In a prospective study of 9850 patients with cardiac implantable electronic device, a strong relationship of temporal proximity of AF with ischemic stroke was found, which was highest in the 5 to 10 days after the episode of AF events (odds ratio 17.4, 95% confidence interval, 5.39–73.1), and no longer elevated by 30 days[11]. It was suggested that rapidly acting anticoagulants should be transient used as a stroke-preventive strategy during onset and offset of paroxysmal or persistent AF. However, a great portion of the subjects had been on medication such as anticoagulant, antiplatelet agents and statins in our cohort, which reflected good control of ischemic factors and might lead to low and delayed occurrence of endpoint events. Therefore, ischemic stroke occurred at a median of 6.5 months rather than the extremely short-time stroke in the above mentioned studies. AF burden varies in a short time, and its impact on embolism occurs quickly and once the period of atrial fibrillation ends, its impact will disappear rapidly. Our results raise the hypothesis that whether higher CHADS2-vasc increases the risk of relatively long-term stroke while AF burden confers a short-term increase in stroke risk. Further investigation is deserved.

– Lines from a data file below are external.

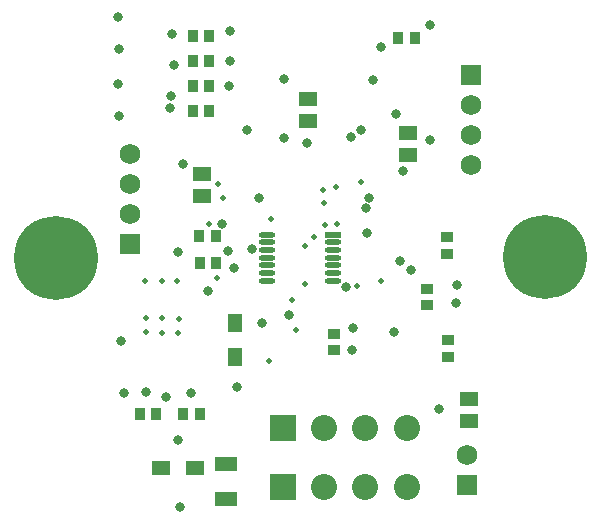
<source format=gbr>
%TF.GenerationSoftware,Altium Limited,Altium Designer,20.0.13 (296)*%
G04 Layer_Color=16711935*
%FSLAX25Y25*%
%MOIN*%
%TF.FileFunction,Soldermask,Bot*%
%TF.Part,Single*%
G01*
G75*
%TA.AperFunction,SMDPad,CuDef*%
%ADD44R,0.05131X0.06115*%
%ADD45R,0.05918X0.04540*%
%ADD46O,0.05394X0.01968*%
%ADD47R,0.05394X0.01968*%
%ADD48R,0.07493X0.04934*%
%ADD49R,0.03556X0.04343*%
%ADD50R,0.04343X0.03556*%
%ADD51R,0.06115X0.05131*%
%TA.AperFunction,ComponentPad*%
%ADD52C,0.08674*%
%ADD53R,0.08674X0.08674*%
%ADD54R,0.06800X0.06800*%
%ADD55C,0.06800*%
%ADD56C,0.27965*%
%TA.AperFunction,ViaPad*%
%ADD57C,0.03162*%
%ADD58C,0.01981*%
D44*
X555031Y158685D02*
D03*
Y169905D02*
D03*
D45*
X544030Y219597D02*
D03*
Y212314D02*
D03*
X579526Y244437D02*
D03*
Y237154D02*
D03*
X612721Y225909D02*
D03*
Y233192D02*
D03*
X633000Y144500D02*
D03*
Y137216D02*
D03*
D46*
X565851Y183977D02*
D03*
Y186537D02*
D03*
Y189097D02*
D03*
Y191657D02*
D03*
Y194217D02*
D03*
Y196777D02*
D03*
Y199337D02*
D03*
X587851Y183977D02*
D03*
Y186537D02*
D03*
Y189097D02*
D03*
Y191657D02*
D03*
Y194217D02*
D03*
Y196777D02*
D03*
D47*
Y199337D02*
D03*
D48*
X552000Y111193D02*
D03*
Y122807D02*
D03*
D49*
X615024Y264763D02*
D03*
X609512D02*
D03*
X546537Y240640D02*
D03*
X541025D02*
D03*
X546537Y265605D02*
D03*
X541025D02*
D03*
X546537Y257284D02*
D03*
X541025D02*
D03*
X546537Y248962D02*
D03*
X541025D02*
D03*
X543097Y198758D02*
D03*
X548609D02*
D03*
X543323Y189736D02*
D03*
X548835D02*
D03*
X543256Y139500D02*
D03*
X537744D02*
D03*
X528833Y139484D02*
D03*
X523321D02*
D03*
D50*
X588171Y166249D02*
D03*
Y160738D02*
D03*
X619073Y181265D02*
D03*
Y175753D02*
D03*
X625683Y198414D02*
D03*
Y192902D02*
D03*
X626183Y158586D02*
D03*
Y164098D02*
D03*
D51*
X530390Y121500D02*
D03*
X541610D02*
D03*
D52*
X598453Y115033D02*
D03*
X584674D02*
D03*
Y134718D02*
D03*
X598453D02*
D03*
X612233D02*
D03*
Y115033D02*
D03*
D53*
X570894D02*
D03*
Y134718D02*
D03*
D54*
X632500Y115961D02*
D03*
X520139Y196137D02*
D03*
X633638Y252554D02*
D03*
D55*
X632500Y125961D02*
D03*
X520139Y226137D02*
D03*
Y206137D02*
D03*
Y216137D02*
D03*
X633638Y222554D02*
D03*
Y242554D02*
D03*
Y232554D02*
D03*
D56*
X495469Y191607D02*
D03*
X658523Y191869D02*
D03*
D57*
X598907Y199863D02*
D03*
X599549Y211605D02*
D03*
X598553Y208143D02*
D03*
X592000Y181833D02*
D03*
X554583Y188124D02*
D03*
X560797Y194669D02*
D03*
X552779Y193870D02*
D03*
X573182Y172442D02*
D03*
X562999Y211675D02*
D03*
X550662Y202863D02*
D03*
X601079Y250744D02*
D03*
X611007Y220676D02*
D03*
X610056Y190386D02*
D03*
X607977Y166718D02*
D03*
X571460Y251135D02*
D03*
X531900Y145297D02*
D03*
X559179Y234178D02*
D03*
X536610Y108608D02*
D03*
X517109Y163801D02*
D03*
X596928Y234133D02*
D03*
X545942Y180578D02*
D03*
X540353Y146526D02*
D03*
X555546Y148403D02*
D03*
X620022Y230882D02*
D03*
X533864Y245607D02*
D03*
X553138Y248837D02*
D03*
X553455Y257251D02*
D03*
X533209Y241490D02*
D03*
X534004Y266329D02*
D03*
X534770Y255897D02*
D03*
X594007Y160716D02*
D03*
X516063Y271997D02*
D03*
X516425Y261227D02*
D03*
X516031Y249464D02*
D03*
X516379Y238966D02*
D03*
X537640Y222783D02*
D03*
X608696Y239446D02*
D03*
X629082Y182595D02*
D03*
X628868Y176372D02*
D03*
X594271Y168156D02*
D03*
X525412Y146894D02*
D03*
X518172Y146559D02*
D03*
X571304Y231365D02*
D03*
X563949Y169868D02*
D03*
X593819Y231747D02*
D03*
X613836Y187672D02*
D03*
X579195Y229878D02*
D03*
X536026Y193604D02*
D03*
X620128Y269240D02*
D03*
X603624Y261821D02*
D03*
X553488Y267336D02*
D03*
X622921Y141068D02*
D03*
X535945Y130725D02*
D03*
D58*
X597000Y217000D02*
D03*
X578505Y182768D02*
D03*
X566257Y157135D02*
D03*
X575311Y167361D02*
D03*
X595668Y182206D02*
D03*
X573895Y177609D02*
D03*
X567000Y204500D02*
D03*
X546345Y202849D02*
D03*
X550892Y211402D02*
D03*
X578500Y195500D02*
D03*
X581463Y198422D02*
D03*
X584621Y210018D02*
D03*
X549389Y216043D02*
D03*
X589024Y202985D02*
D03*
X588617Y215207D02*
D03*
X584271Y214098D02*
D03*
X585000Y202500D02*
D03*
X536098Y166442D02*
D03*
X536243Y171330D02*
D03*
X549060Y184862D02*
D03*
X525488Y166720D02*
D03*
X530724Y166383D02*
D03*
X535868Y184012D02*
D03*
X530754D02*
D03*
X525020D02*
D03*
X530822Y171539D02*
D03*
X525460Y171459D02*
D03*
X603826Y183794D02*
D03*
%TF.MD5,fd8cab507763ae078ebbab916ec46cd3*%
M02*

</source>
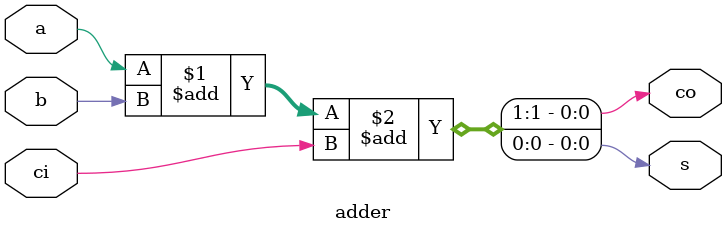
<source format=sv>

module adder(s, co, a, b, ci);

    output s, co;
    input  a, b, ci;
   
//    wire [1:0] Result;
//    assign Result = a + b + ci;
//    assign s = Result[0];
//    assign co = Result[1];
 
    assign {co,s} = a + b + ci;  
endmodule // adder

</source>
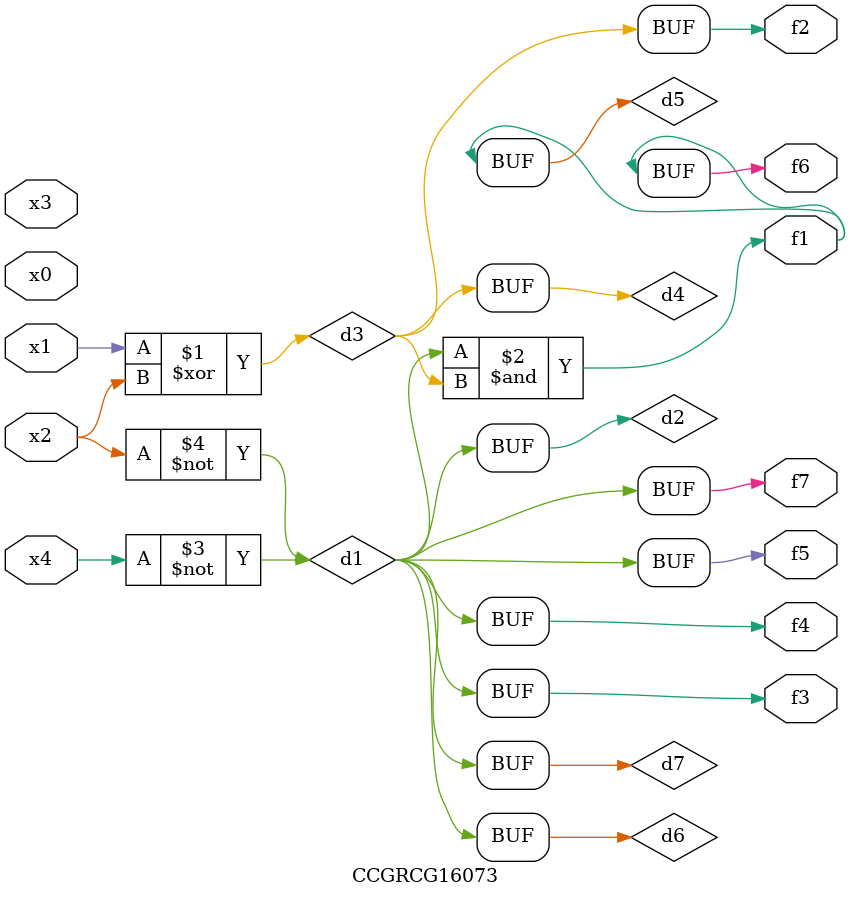
<source format=v>
module CCGRCG16073(
	input x0, x1, x2, x3, x4,
	output f1, f2, f3, f4, f5, f6, f7
);

	wire d1, d2, d3, d4, d5, d6, d7;

	not (d1, x4);
	not (d2, x2);
	xor (d3, x1, x2);
	buf (d4, d3);
	and (d5, d1, d3);
	buf (d6, d1, d2);
	buf (d7, d2);
	assign f1 = d5;
	assign f2 = d4;
	assign f3 = d7;
	assign f4 = d7;
	assign f5 = d7;
	assign f6 = d5;
	assign f7 = d7;
endmodule

</source>
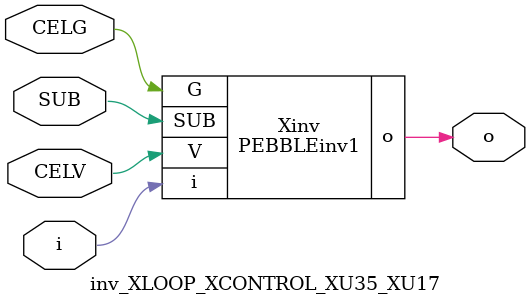
<source format=v>



module PEBBLEinv1 ( o, G, SUB, V, i );

  input V;
  input i;
  input G;
  output o;
  input SUB;
endmodule

//Celera Confidential Do Not Copy inv_XLOOP_XCONTROL_XU35_XU17
//Celera Confidential Symbol Generator
//5V Inverter
module inv_XLOOP_XCONTROL_XU35_XU17 (CELV,CELG,i,o,SUB);
input CELV;
input CELG;
input i;
input SUB;
output o;

//Celera Confidential Do Not Copy inv
PEBBLEinv1 Xinv(
.V (CELV),
.i (i),
.o (o),
.SUB (SUB),
.G (CELG)
);
//,diesize,PEBBLEinv1

//Celera Confidential Do Not Copy Module End
//Celera Schematic Generator
endmodule

</source>
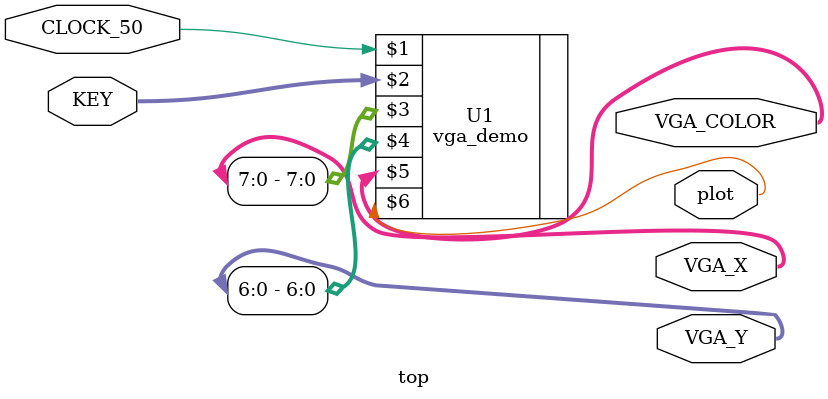
<source format=v>
`include "resolution.v" // determine VGA resolution

module top (CLOCK_50, KEY, VGA_X, VGA_Y, VGA_COLOR, plot);

    input CLOCK_50;             // DE-series 50 MHz clock signal
    input wire [3:0] KEY;       // DE-series pushbuttons

    output wire [9:0] VGA_X;
    output wire [8:0] VGA_Y;
    output wire [2:0] VGA_COLOR;
    output wire plot;

    parameter n = `ifdef VGA_640_480 10 `elsif VGA_320_240 9 `else 8 `endif ; // VGA x bitwidth
    vga_demo U1 (CLOCK_50, KEY, VGA_X[n-1:0], VGA_Y[n-2:0], VGA_COLOR, plot);

endmodule


</source>
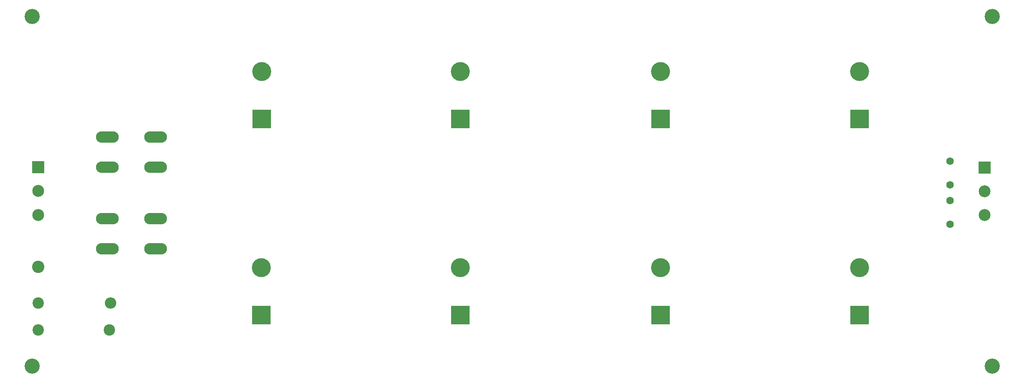
<source format=gbr>
G04 #@! TF.GenerationSoftware,KiCad,Pcbnew,(6.0.0-0)*
G04 #@! TF.CreationDate,2021-12-28T20:37:27+01:00*
G04 #@! TF.ProjectId,psu-mosfet-160w,7073752d-6d6f-4736-9665-742d31363077,rev?*
G04 #@! TF.SameCoordinates,Original*
G04 #@! TF.FileFunction,Soldermask,Bot*
G04 #@! TF.FilePolarity,Negative*
%FSLAX46Y46*%
G04 Gerber Fmt 4.6, Leading zero omitted, Abs format (unit mm)*
G04 Created by KiCad (PCBNEW (6.0.0-0)) date 2021-12-28 20:37:27*
%MOMM*%
%LPD*%
G01*
G04 APERTURE LIST*
%ADD10C,2.400000*%
%ADD11R,4.000000X4.000000*%
%ADD12C,4.000000*%
%ADD13O,4.800600X2.400300*%
%ADD14R,2.500000X2.500000*%
%ADD15C,2.500000*%
%ADD16C,2.600000*%
%ADD17O,2.400000X2.400000*%
%ADD18C,1.600000*%
%ADD19C,3.200000*%
G04 APERTURE END LIST*
D10*
X26416000Y-94742000D03*
X41416000Y-94742000D03*
D11*
X73533000Y-50292000D03*
D12*
X73533000Y-40292000D03*
D11*
X73406000Y-91567000D03*
D12*
X73406000Y-81567000D03*
D11*
X115316000Y-50292000D03*
D12*
X115316000Y-40292000D03*
D11*
X115316000Y-91567000D03*
D12*
X115316000Y-81567000D03*
D13*
X41021000Y-71247000D03*
X51181000Y-71247000D03*
X41021000Y-77597000D03*
X51181000Y-77597000D03*
X51181000Y-54102000D03*
X41021000Y-54102000D03*
X51181000Y-60452000D03*
X41021000Y-60452000D03*
D14*
X26416000Y-60452000D03*
D15*
X26416000Y-65452000D03*
X26416000Y-70452000D03*
D16*
X26416000Y-81407000D03*
D10*
X26416000Y-89027000D03*
D17*
X41656000Y-89027000D03*
D18*
X218440000Y-59182000D03*
X218440000Y-64182000D03*
X218440000Y-67437000D03*
X218440000Y-72437000D03*
D19*
X227330000Y-28702000D03*
X227330000Y-102362000D03*
X25146000Y-102362000D03*
X25146000Y-28702000D03*
D14*
X225760000Y-60532000D03*
D15*
X225760000Y-65532000D03*
X225760000Y-70532000D03*
D11*
X199390000Y-50291999D03*
D12*
X199390000Y-40291999D03*
D11*
X199390000Y-91567000D03*
D12*
X199390000Y-81567000D03*
D11*
X157480000Y-91567000D03*
D12*
X157480000Y-81567000D03*
D11*
X157480000Y-50291999D03*
D12*
X157480000Y-40291999D03*
M02*

</source>
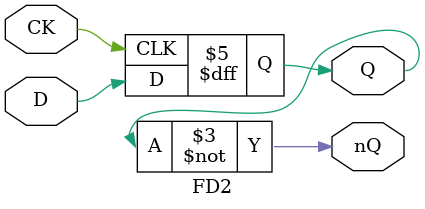
<source format=v>
`timescale 1ns/1ns

module FD2(
	input CK,
	input D,
	output reg Q = 1'b0,
	output nQ
);

	always @(posedge ~CK)	// negedge CK
		Q <= D;
	
	assign nQ = ~Q;

endmodule

</source>
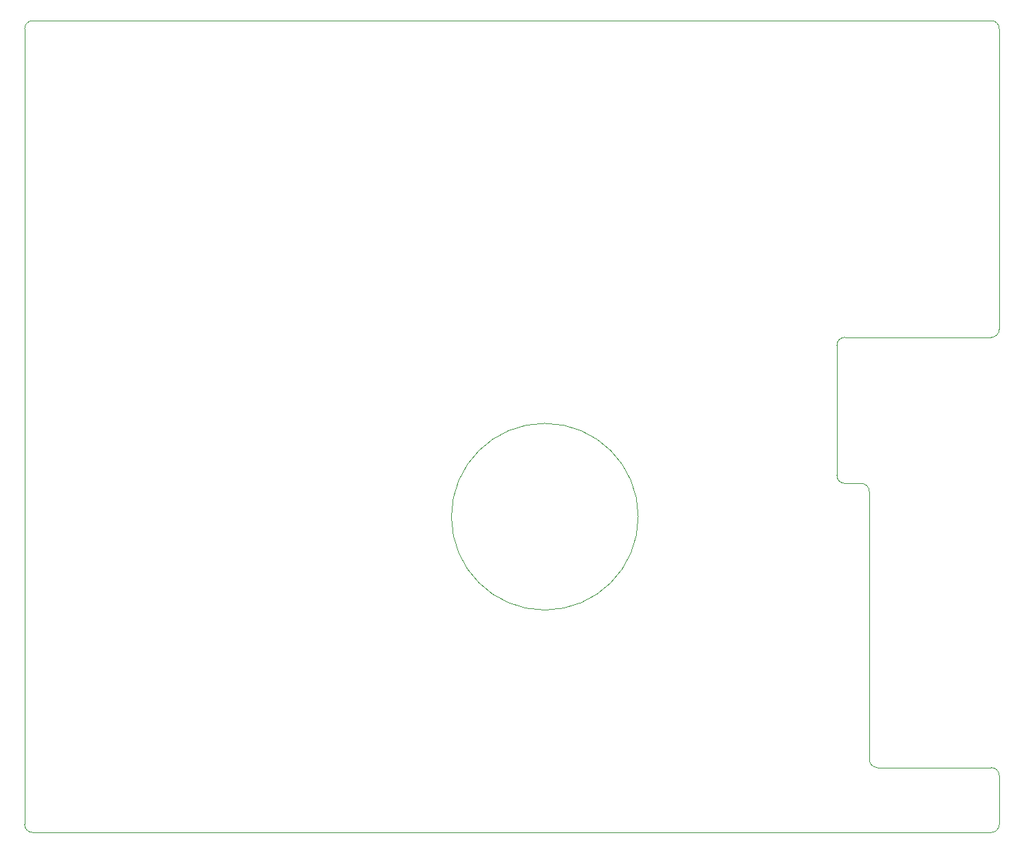
<source format=gko>
%TF.GenerationSoftware,KiCad,Pcbnew,(5.1.6-0-10_14)*%
%TF.CreationDate,2020-09-02T22:05:45+02:00*%
%TF.ProjectId,Astroberry_power_shield,41737472-6f62-4657-9272-795f706f7765,rev?*%
%TF.SameCoordinates,PX2faf080PY8f0d180*%
%TF.FileFunction,Profile,NP*%
%FSLAX46Y46*%
G04 Gerber Fmt 4.6, Leading zero omitted, Abs format (unit mm)*
G04 Created by KiCad (PCBNEW (5.1.6-0-10_14)) date 2020-09-02 22:05:45*
%MOMM*%
%LPD*%
G01*
G04 APERTURE LIST*
%TA.AperFunction,Profile*%
%ADD10C,0.050000*%
%TD*%
G04 APERTURE END LIST*
D10*
X75550000Y38900000D02*
G75*
G03*
X75550000Y38900000I-11500000J0D01*
G01*
X119000000Y0D02*
X1000000Y0D01*
X0Y1000000D02*
X0Y99000000D01*
X119000000Y8000000D02*
X105000000Y8000000D01*
X119000000Y100000000D02*
G75*
G02*
X120000000Y99000000I0J-1000000D01*
G01*
X120000000Y1000000D02*
G75*
G02*
X119000000Y0I-1000000J0D01*
G01*
X1000000Y0D02*
G75*
G02*
X0Y1000000I0J1000000D01*
G01*
X0Y99000000D02*
G75*
G02*
X1000000Y100000000I1000000J0D01*
G01*
X119000000Y8000000D02*
G75*
G02*
X120000000Y7000000I0J-1000000D01*
G01*
X105000000Y8000000D02*
G75*
G02*
X104000000Y9000000I0J1000000D01*
G01*
X103000000Y43000000D02*
G75*
G02*
X104000000Y42000000I0J-1000000D01*
G01*
X101000000Y43000000D02*
G75*
G02*
X100000000Y44000000I0J1000000D01*
G01*
X100000000Y60000000D02*
G75*
G02*
X101000000Y61000000I1000000J0D01*
G01*
X120000000Y62000000D02*
G75*
G02*
X119000000Y61000000I-1000000J0D01*
G01*
X119000000Y100000000D02*
X1000000Y100000000D01*
X120000000Y62000000D02*
X120000000Y99000000D01*
X101000000Y61000000D02*
X119000000Y61000000D01*
X100000000Y44000000D02*
X100000000Y60000000D01*
X103000000Y43000000D02*
X101000000Y43000000D01*
X104000000Y9000000D02*
X104000000Y42000000D01*
X120000000Y1000000D02*
X120000000Y7000000D01*
M02*

</source>
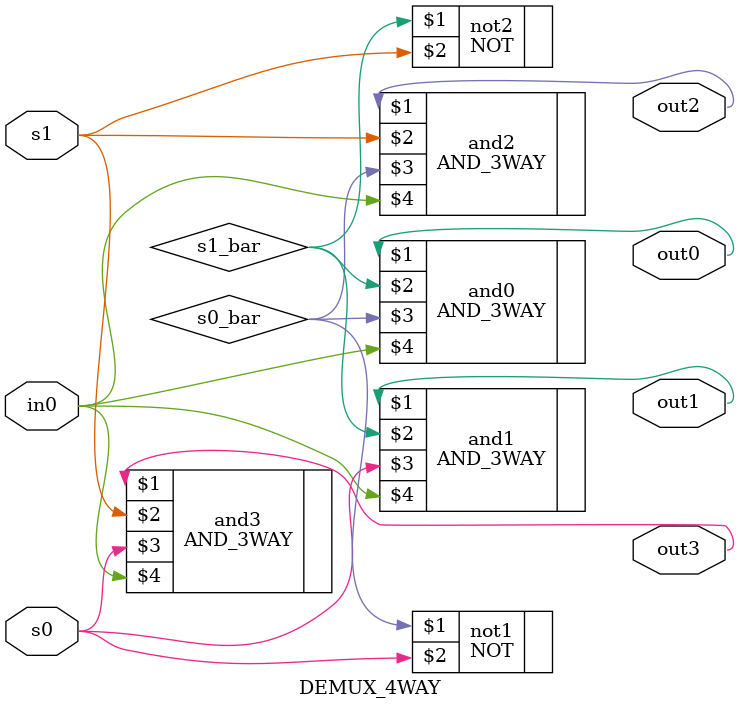
<source format=v>
module DEMUX_4WAY(out3,out2,out1,out0,in0,s1,s0);
output out3,out2,out1,out0;
input in0 ,s1 ,s0;
wire s0_bar, s1_bar;
NOT not1(s0_bar,s0), not2(s1_bar,s1);
AND_3WAY and0(out0,s1_bar,s0_bar,in0);
AND_3WAY and1(out1,s1_bar,s0,in0);
AND_3WAY and2(out2,s1,s0_bar,in0);
AND_3WAY and3(out3,s1,s0,in0);
endmodule

</source>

AF was detected by ambulatory electrocardiogram in our cohort, which was simple, convenient, operable, and more typical of the general AF population. Screening tools such as pacemakers, implantable loop recorders, and even wearable continuous monitors can identify AF better and yield more information related to the variation of AF burden which requires long-term or frequent ECG monitoring[12]. Nonetheless, AF was arbitrarily defined as a HAR event lasting longer than 5–6 min in these studies, and AF may be missed if the onset of AF is short or slow. Additionally, on account of AT or frequent premature atrial complexes and far-field R-wave over-sensing, there was a 17.3% false-positive rate of cardiovascular implanted electronic devices(CIEDs)detected short period of AF[1, 13]. Such bias could be substantially under control in ambulatory electrocardiography monitoring because the 12-lead electrocardiogram can detect and analyze atrial waves synchronously, which is helpful to distinguish atrial fibrillation from atrial premature beats, atrial tachycardia, atrial flutter, and pseudo-error. Meanwhile, The cost and invasiveness of these devices limit their widespread adoption, Only a few people are implanted with CIEDs, thus it remains unclear whether the conclusions obtained from the small population of CIEDs detected AF could be directly extrapolated to the practice population, not to mention those without CIEDs More detailed exploration of the CIEDs-detected AF burden as a novel variable for stroke might need tries in a more comprehensive study cohort with multiple risk factors, and leadless pacemaker may come to the fore, because the overall accuracy of the leadless ICM for AF duration based on the incoherence of the R–R interval is 98.5%[14].